[[ Data records, beginning ]]
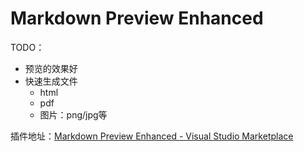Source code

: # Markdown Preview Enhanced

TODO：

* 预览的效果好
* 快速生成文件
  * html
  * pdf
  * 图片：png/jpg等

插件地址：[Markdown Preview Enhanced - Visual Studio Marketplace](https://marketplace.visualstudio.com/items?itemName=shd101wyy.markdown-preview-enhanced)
[[ Data records, end ]]
[[ Data records, beginning ]]
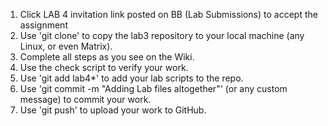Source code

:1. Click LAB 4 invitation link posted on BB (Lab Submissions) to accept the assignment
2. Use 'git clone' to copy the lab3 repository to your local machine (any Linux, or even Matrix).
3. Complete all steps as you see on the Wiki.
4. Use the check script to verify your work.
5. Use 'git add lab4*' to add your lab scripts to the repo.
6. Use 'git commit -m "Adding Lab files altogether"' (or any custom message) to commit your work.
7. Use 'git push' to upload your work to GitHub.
[[ Data records, end ]]
[[ Data records, beginning ]]
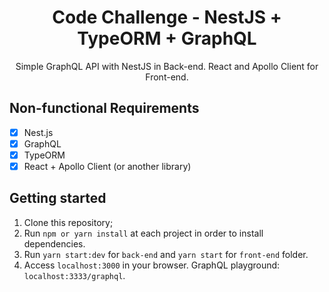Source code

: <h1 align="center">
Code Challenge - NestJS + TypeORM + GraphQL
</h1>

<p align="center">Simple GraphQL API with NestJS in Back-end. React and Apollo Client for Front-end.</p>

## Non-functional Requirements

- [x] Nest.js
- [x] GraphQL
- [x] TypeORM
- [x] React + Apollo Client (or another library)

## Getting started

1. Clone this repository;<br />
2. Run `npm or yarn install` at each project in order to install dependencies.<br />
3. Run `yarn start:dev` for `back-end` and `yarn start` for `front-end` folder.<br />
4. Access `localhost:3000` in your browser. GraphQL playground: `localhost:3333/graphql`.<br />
[[ Data records, end ]]
* _Try it_
Only the count belongs in your answer, so please work out how many lines of the data contain "Markdown".

* _Output for this exercise_
2